Create a stream for testing
Let's create a stream with 2 columns:
CREATE STREAM test_stream(`i` int, `v` string)
This is an append-only stream. You can insert duplicated data, e.g.
INSERT INTO test43_stream (i, v) VALUES (1, 'a') (1, 'a')
Insert with idempotent_id
Recreate the stream if you have inserted any data. You can run the following SQL multiple times:
INSERT INTO test_stream (i, v) SETTINGS idempotent_id = 'batch1' VALUES (1, 'a') (2, 'b');
Then run
SELECT count() FROM table(test_stream)
You will get 2.
If you remove SETTINGS idempotent_id = 'batch1'
and run the SQL again, duplicated data will be inserted.
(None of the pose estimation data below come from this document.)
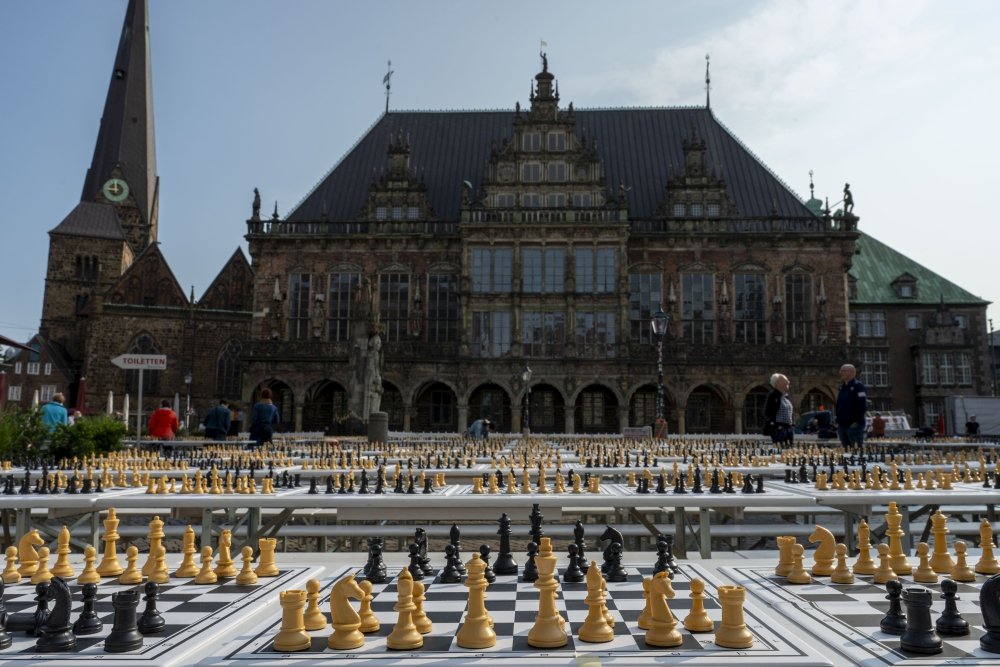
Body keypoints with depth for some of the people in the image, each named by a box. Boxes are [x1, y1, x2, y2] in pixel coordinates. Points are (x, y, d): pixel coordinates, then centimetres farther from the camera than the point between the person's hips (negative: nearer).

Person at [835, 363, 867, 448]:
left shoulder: (858, 387, -8)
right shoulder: (842, 387, 17)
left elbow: (863, 406, -15)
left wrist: (856, 422, -18)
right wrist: (838, 421, 13)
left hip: (854, 425, -8)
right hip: (842, 425, 8)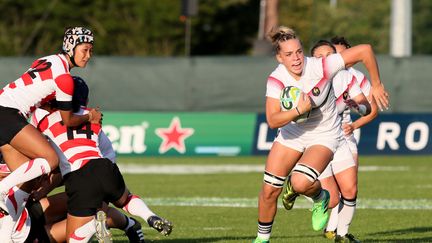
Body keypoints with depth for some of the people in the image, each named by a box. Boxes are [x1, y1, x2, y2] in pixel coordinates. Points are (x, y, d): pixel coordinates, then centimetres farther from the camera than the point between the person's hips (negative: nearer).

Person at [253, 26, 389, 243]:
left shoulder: (320, 68, -27)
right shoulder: (277, 79, -17)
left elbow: (364, 50, -25)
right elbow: (272, 120, -26)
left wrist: (376, 86, -13)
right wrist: (299, 110, -41)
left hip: (324, 136, -4)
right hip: (292, 133, 4)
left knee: (301, 182, -30)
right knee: (269, 190, 2)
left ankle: (320, 198, 7)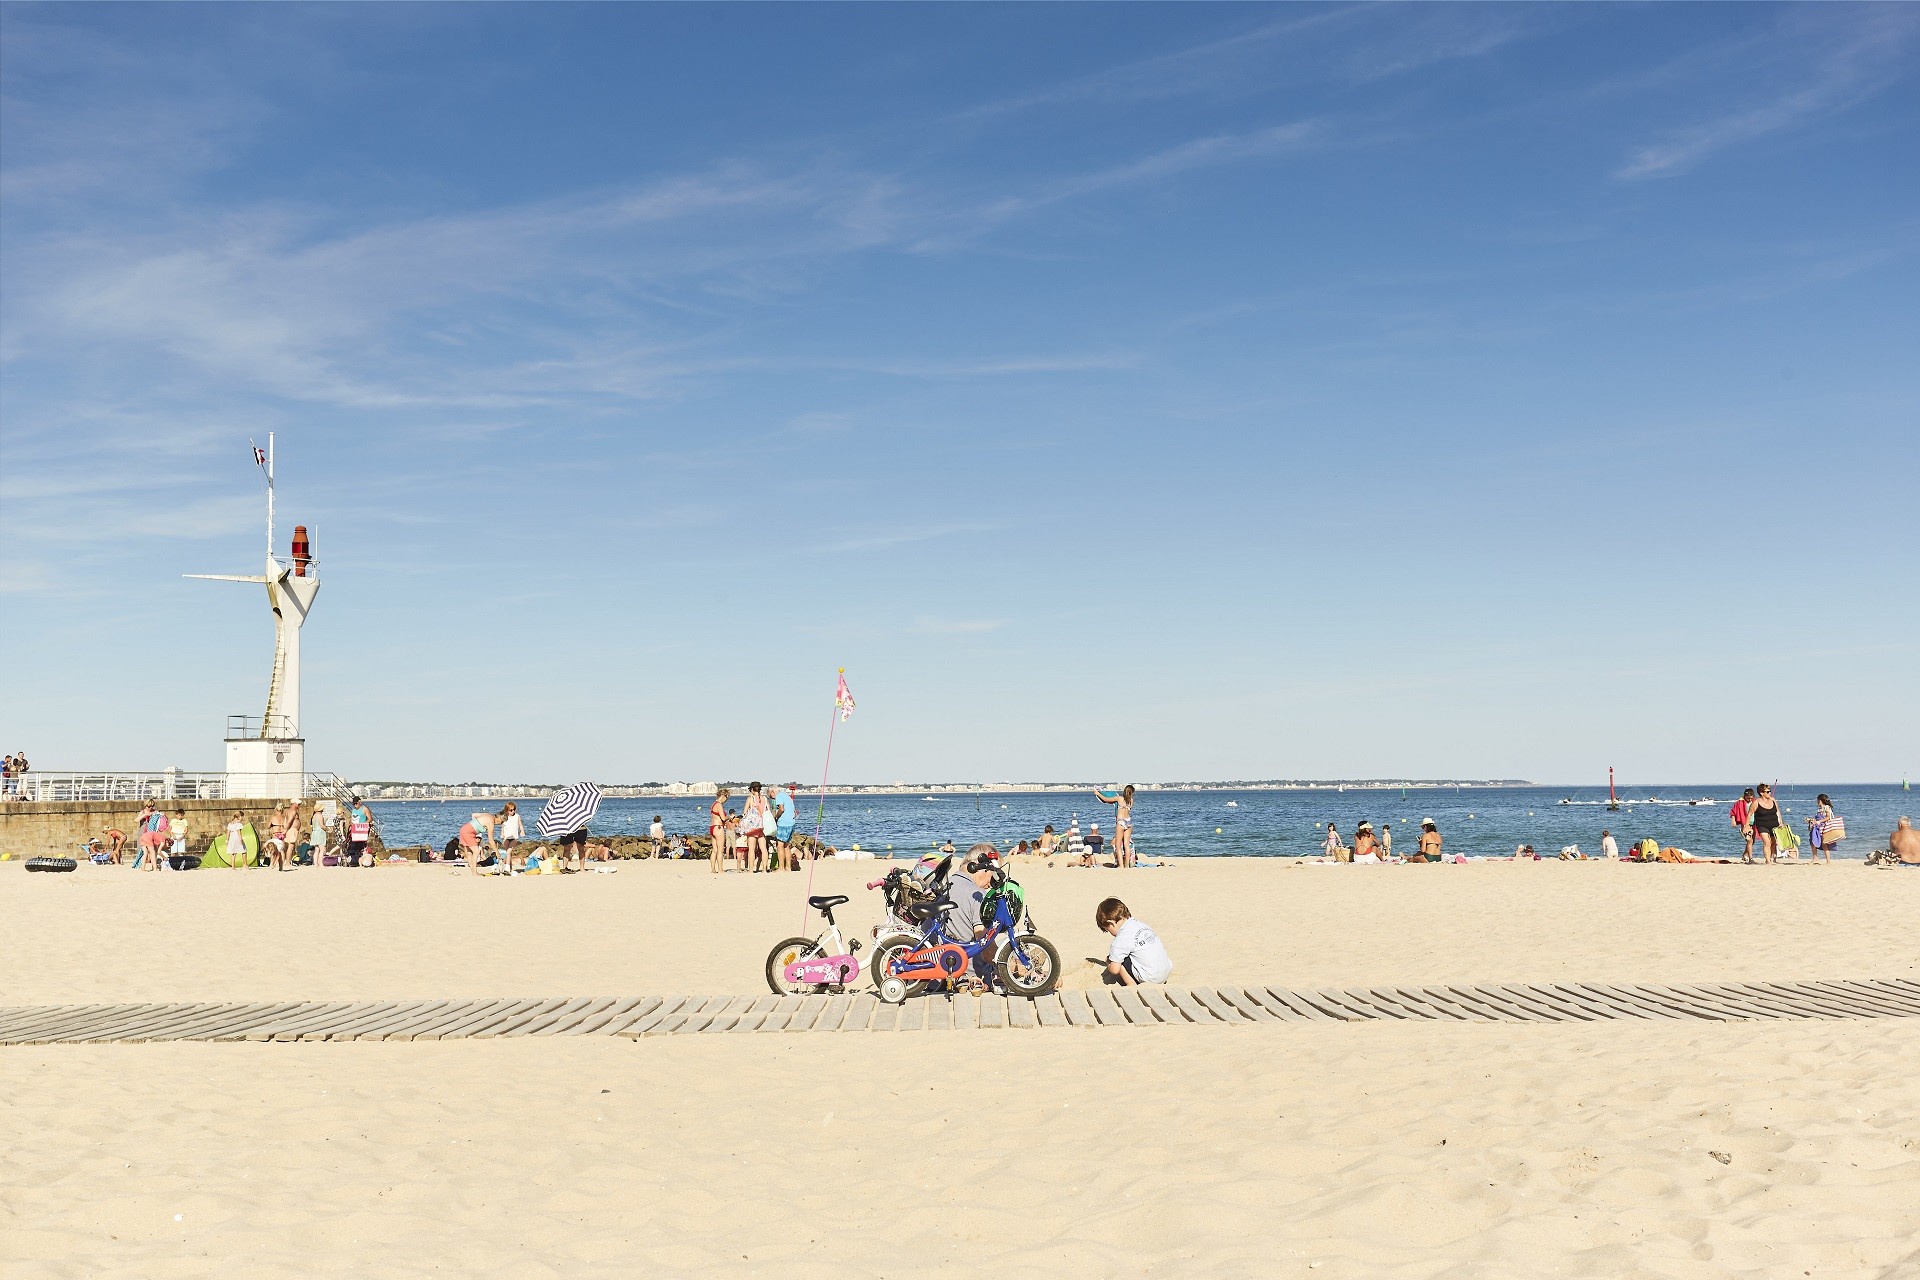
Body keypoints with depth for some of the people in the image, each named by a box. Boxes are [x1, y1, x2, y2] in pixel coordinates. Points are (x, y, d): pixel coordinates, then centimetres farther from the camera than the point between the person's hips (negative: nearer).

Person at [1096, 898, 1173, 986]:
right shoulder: (1140, 923, 9)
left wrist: (1108, 963, 10)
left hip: (1151, 978, -8)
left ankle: (1132, 986, 1)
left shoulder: (1121, 939, -15)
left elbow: (1114, 969, -13)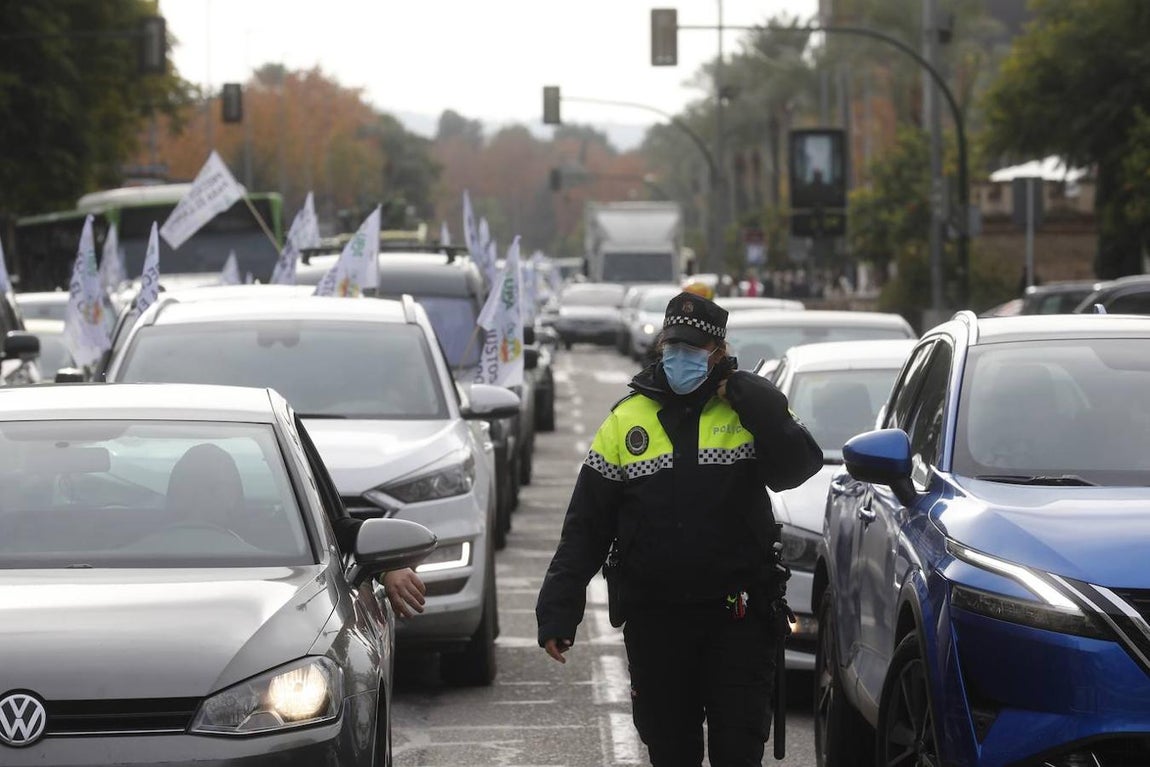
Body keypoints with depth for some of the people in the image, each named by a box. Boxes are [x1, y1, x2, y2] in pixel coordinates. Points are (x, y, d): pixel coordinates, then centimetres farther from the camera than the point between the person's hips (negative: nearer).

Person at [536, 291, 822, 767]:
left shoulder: (748, 410, 3)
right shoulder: (626, 420, 6)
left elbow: (797, 467, -16)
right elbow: (585, 527, 6)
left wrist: (751, 394, -16)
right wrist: (558, 610, 0)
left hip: (737, 618, -2)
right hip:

If you push data to Timeplus via REST API, you can also set x-timeplus-idempotent-id
in the HTTP header.
Streaming SQL with enable_idempotent_processing
When you insert data with idempotent_id
, querying the stream with table
function will retrieve the historical data of the stream, without duplication. However if you run:
SELECT count() FROM test_stream
Every time you run the INSERT SQL, no matter with idempotent_id
or not, a bigger count number will be returned. To enable idempotent processing, set the flag to true in the Streaming SQL, e.g.
SELECT count() FROM test_stream SETTINGS enable_idempotent_processing=true;
With this setting, your Streaming SQL will only emit results when it accepts new data.
max_idempotent_ids
Timeplus keeps a set of idempotent IDs in the memory and on the disk. By default the maximum number of idempotent IDs is 1000 (per stream). As an advanced setting, before you start the server for the first time, you can set max_idempotent_ids
to a different value in the /server/config.yaml
then start the server. Each node in the cluster should set the same value of max_idempotent_ids
.